Mengisahkan Tentang Perselingkuhan antara mertua dan menantu. Semoga cerita ini menghibur pembaca setiaku
Karya ini diterbitkan atas izin NovelToon Gita Arumy, isi konten hanyalah pandangan pribadi pembuatnya, tidak mewakili NovelToon sendiri
Bab2. Kesepian Yang Menyiksa
Bab 2: Kesepian yang Menyiksa
Rumah besar itu kembali sunyi setelah hiruk-pikuk kepindahan Arman dan Nisa selesai. Pagi itu, sinar matahari mengintip melalui jendela besar di ruang tamu, memantulkan bayangan di lantai marmer yang dingin. Maya duduk di kursi goyang, memandang ke arah taman yang rindang di luar. Tangannya menggenggam secangkir teh, tetapi pikirannya melayang jauh ke masa lalu.

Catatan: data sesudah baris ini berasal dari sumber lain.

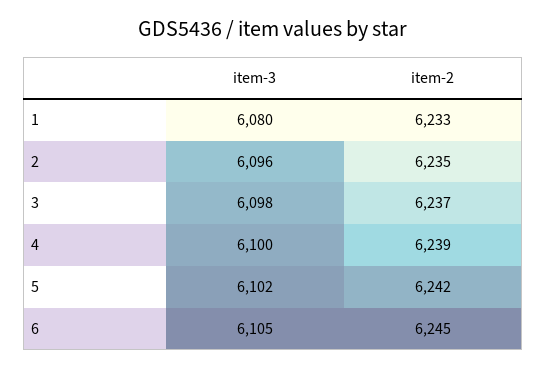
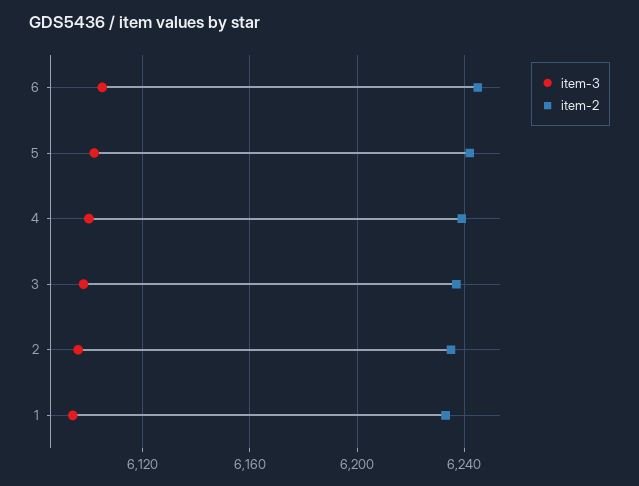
item-3, 1: 6080 -> 6095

Maya adalah wanita yang tangguh. Setelah suaminya meninggal lima tahun lalu karena serangan jantung mendadak, ia berusaha keras menjalani hidup sebagai ibu tunggal. Ia berhasil menjaga rumah ini tetap utuh, membesarkan Nisa, dan membangun citra dirinya sebagai wanita mandiri. Namun, di balik topeng kekuatan itu, ada kekosongan yang perlahan-lahan memakan hatinya.

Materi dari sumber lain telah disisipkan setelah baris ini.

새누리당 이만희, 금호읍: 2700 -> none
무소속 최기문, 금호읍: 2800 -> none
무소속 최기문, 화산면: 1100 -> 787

Setiap sudut rumah itu menyimpan kenangan. Di sudut ruang makan, ia teringat suaminya yang selalu tersenyum hangat di pagi hari sambil menyeruput kopi. Di ruang tamu, ia bisa membayangkan Nisa kecil berlarian dengan tawa riangnya. Tetapi sekarang, kenangan itu hanya menyisakan keheningan yang menusuk kalbu.
Kesepian Maya semakin menjadi-jadi sejak Nisa menikah. Putri satu-satunya yang dulu menjadi pusat kehidupannya kini lebih banyak menghabiskan waktu bersama Arman. Maya tidak menyalahkan Nisa, tetapi ia tidak bisa memungkiri rasa kehilangan yang mulai menghantui dirinya saat ini.
Malam-malam terasa panjang bagi Maya. Ia sering terjaga hingga larut, memandangi langit-langit kamarnya sambil bertanya-tanya, apakah hidupnya akan selalu seperti ini? Apakah cinta dan kebahagiaan hanya menjadi bagian dari masa lalu yang tidak mungkin ia dapatkan lagi untuk saat ini?
Hari itu, Maya mencoba mengalihkan pikirannya dengan membersihkan rumah. Ia memindahkan vas bunga, menyusun kembali buku-buku di rak, dan bahkan mencuci gorden. Namun, semua itu hanya menyamarkan rasa sepi yang terus berbisik di telinganya. Seakan membuatnya meronta.
Ketika ia turun ke dapur, ia melihat Arman sedang mempersiapkan sarapan untuk Nisa. Maya berhenti sejenak di ambang pintu, memperhatikan menantunya yang tampak serius memotong buah di meja.
"Selamat pagi, Maya," sapa Arman dengan senyuman sopan saat menyadari kehadirannya.
"Pagi, Arman. Kau terlihat sibuk pagi ini," balas Maya sambil tersenyum tipis.
Arman mengangguk. "Saya pikir Nisa pasti lapar. Lagipula, saya senang membantu."
Maya duduk di kursi dapur, memperhatikan setiap gerakan Arman. Ia terkejut menyadari betapa perhatian dan tulusnya pria itu terhadap Nisa. Ia mulai membandingkan Arman dengan suaminya, sebuah pikiran yang seharusnya tidak ia izinkan untuk tumbuh.
Namun, bukan cinta yang muncul di hati Maya saat itu. Hanya rasa kagum dan iri. Ia bertanya-tanya, bagaimana rasanya dicintai dengan cara seperti itu lagi?
Setelah Arman selesai, Maya tetap tinggal di dapur, merenung sambil memandang keluar jendela. Dalam pikirannya, ia tahu ada sesuatu yang salah. Perasaan kesepian ini mulai menciptakan celah dalam dirinya. Ia takut celah itu suatu saat akan membawa hal-hal yang tidak ia inginkan.
Namun, Maya tetap berusaha menepis pikiran itu. Ia berkata pada dirinya sendiri bahwa ia adalah wanita kuat. Kesepian, pikirnya, hanyalah fase yang harus ia lalui. Tetapi jauh di lubuk hati, Maya tahu bahwa keheningan dalam hidupnya mulai menuntut sesuatu untuk mengisinya. Dia tak ingin kesepian ini membuatnya semakin merana.
Sesuatu yang ia tidak pernah bayangkan akan terjadi.